• _Try it_:
Exact copies of all the lines below are required, with the pictures omitted.

══ Exercise data ══

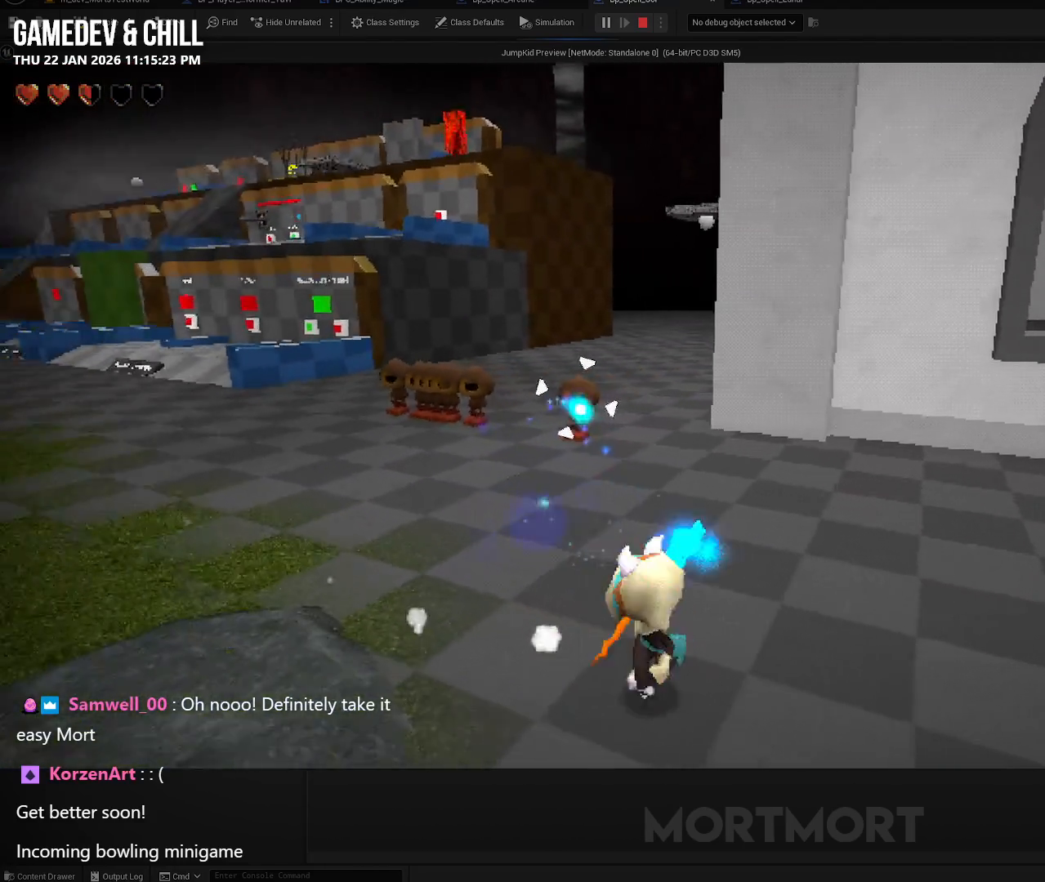
{"buttons": ["R2"], "left_stick": "left", "right_stick": "center", "events": [[217, "left_stick", "left"]]}
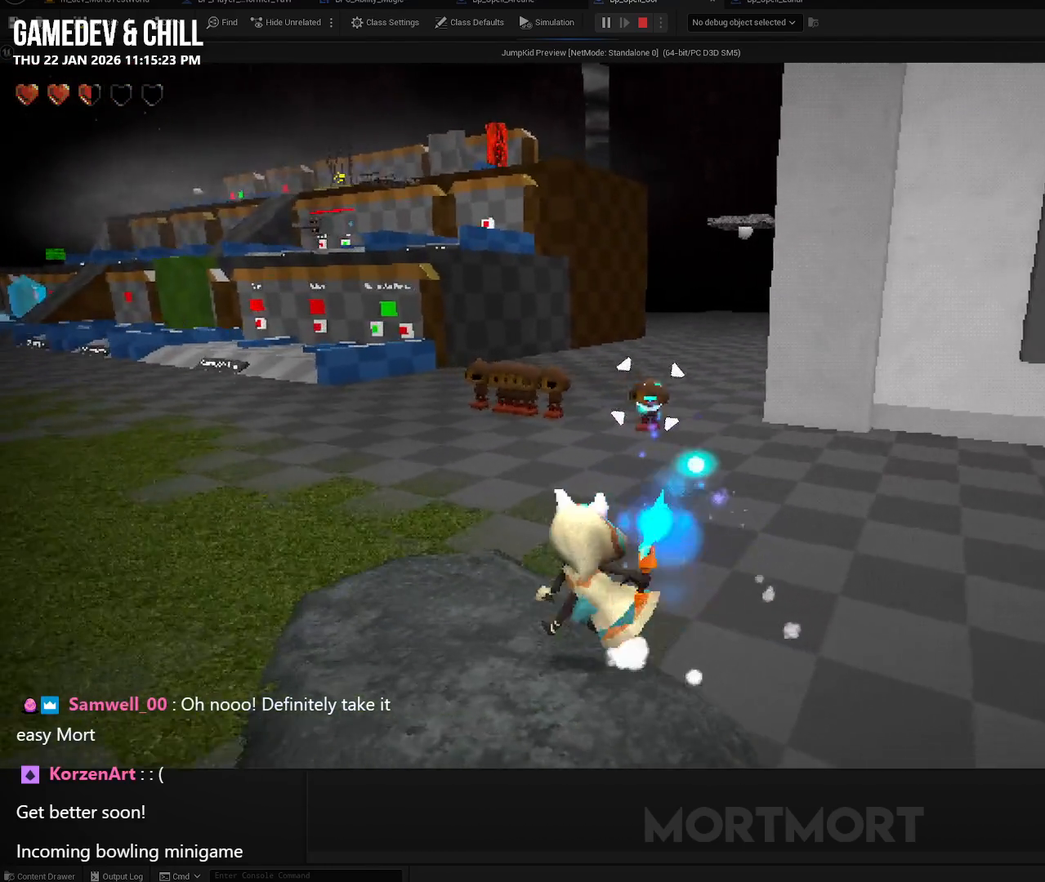
{"buttons": ["R2"], "left_stick": "left", "right_stick": "center", "events": []}
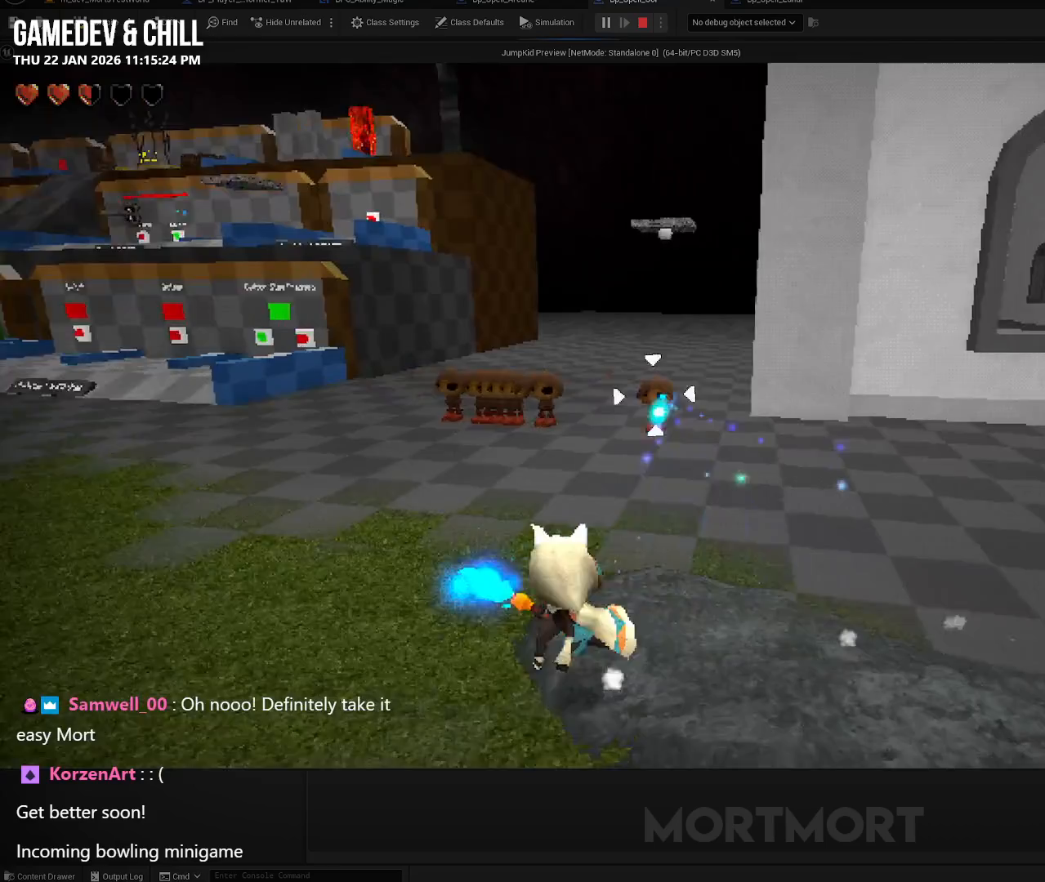
{"buttons": ["R2"], "left_stick": "up-right", "right_stick": "center", "events": [[350, "left_stick", "up-left"], [500, "left_stick", "up-right"]]}
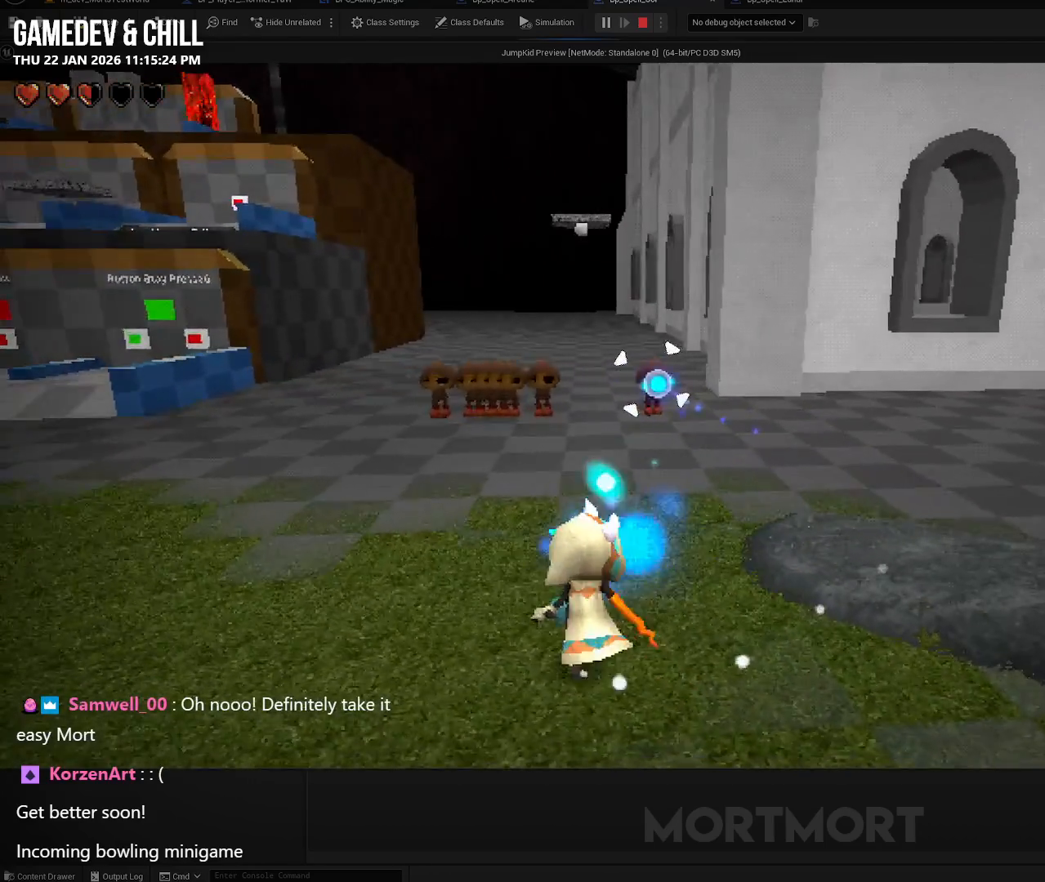
{"buttons": ["R2"], "left_stick": "right", "right_stick": "center", "events": [[83, "left_stick", "right"], [183, "A", "down"], [267, "A", "up"]]}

═══

• _Answer box_:
{"buttons": ["R2"], "left_stick": "left", "right_stick": "center", "events": [[217, "left_stick", "left"]]}
{"buttons": ["R2"], "left_stick": "left", "right_stick": "center", "events": []}
{"buttons": ["R2"], "left_stick": "up-right", "right_stick": "center", "events": [[350, "left_stick", "up-left"], [500, "left_stick", "up-right"]]}
{"buttons": ["R2"], "left_stick": "right", "right_stick": "center", "events": [[83, "left_stick", "right"], [183, "A", "down"], [267, "A", "up"]]}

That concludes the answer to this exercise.